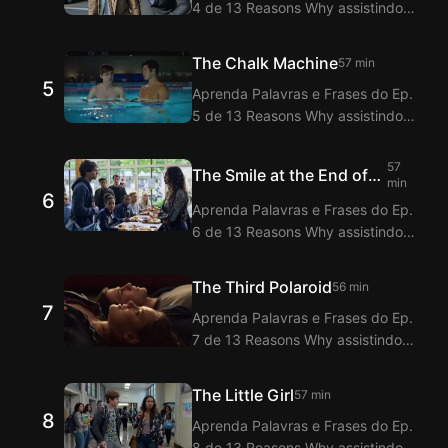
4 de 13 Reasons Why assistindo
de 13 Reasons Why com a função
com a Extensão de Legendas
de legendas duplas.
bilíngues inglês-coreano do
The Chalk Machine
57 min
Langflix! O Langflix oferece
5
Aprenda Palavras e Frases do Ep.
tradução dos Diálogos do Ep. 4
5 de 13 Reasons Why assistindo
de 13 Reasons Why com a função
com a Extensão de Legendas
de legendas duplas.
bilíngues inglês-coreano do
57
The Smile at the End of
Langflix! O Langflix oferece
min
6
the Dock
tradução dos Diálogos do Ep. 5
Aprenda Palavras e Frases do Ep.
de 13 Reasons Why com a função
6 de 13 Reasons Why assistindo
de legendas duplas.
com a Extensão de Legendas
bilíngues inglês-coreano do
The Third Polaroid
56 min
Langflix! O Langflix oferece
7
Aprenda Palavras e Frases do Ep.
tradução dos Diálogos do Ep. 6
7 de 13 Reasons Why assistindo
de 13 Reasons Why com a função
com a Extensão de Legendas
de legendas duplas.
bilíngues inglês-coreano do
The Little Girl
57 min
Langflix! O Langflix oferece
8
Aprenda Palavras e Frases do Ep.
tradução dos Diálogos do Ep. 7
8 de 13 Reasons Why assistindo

-=-=-=-=-

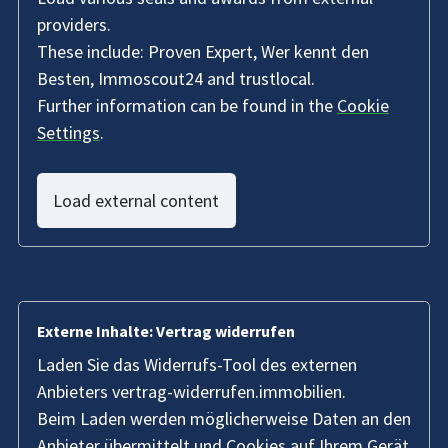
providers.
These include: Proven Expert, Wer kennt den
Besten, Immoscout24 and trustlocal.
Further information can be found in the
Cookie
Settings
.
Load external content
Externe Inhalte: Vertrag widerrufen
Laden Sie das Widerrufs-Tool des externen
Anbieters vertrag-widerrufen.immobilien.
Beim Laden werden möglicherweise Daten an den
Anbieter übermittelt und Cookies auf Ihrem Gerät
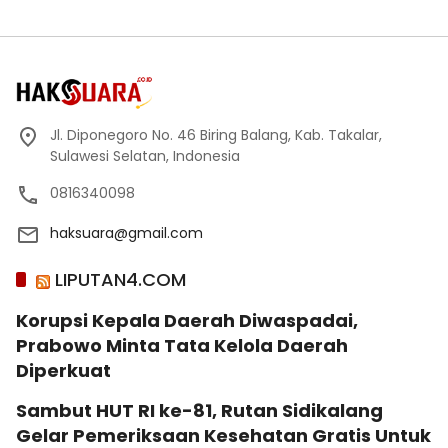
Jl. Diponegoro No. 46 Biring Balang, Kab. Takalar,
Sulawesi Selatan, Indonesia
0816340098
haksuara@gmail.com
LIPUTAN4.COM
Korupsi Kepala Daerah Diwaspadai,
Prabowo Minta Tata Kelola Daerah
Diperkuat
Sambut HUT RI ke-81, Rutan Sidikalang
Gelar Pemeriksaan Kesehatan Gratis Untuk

-=-=-=-=-

* _EXERCISE BRIEF_: Reproduce the stretch of the records above from the line that contains "4 de 13 Reasons Why assistindo" through the line that contains "tradução dos Diálogos do Ep. 4", changing "inglês-coreano" to "inglês-português" and leaving everything else unaltered.

* _SOLUTION_:
4 de 13 Reasons Why assistindo
de 13 Reasons Why com a função
com a Extensão de Legendas
de legendas duplas.
bilíngues inglês-português do
The Chalk Machine
57 min
Langflix! O Langflix oferece
5
Aprenda Palavras e Frases do Ep.
tradução dos Diálogos do Ep. 4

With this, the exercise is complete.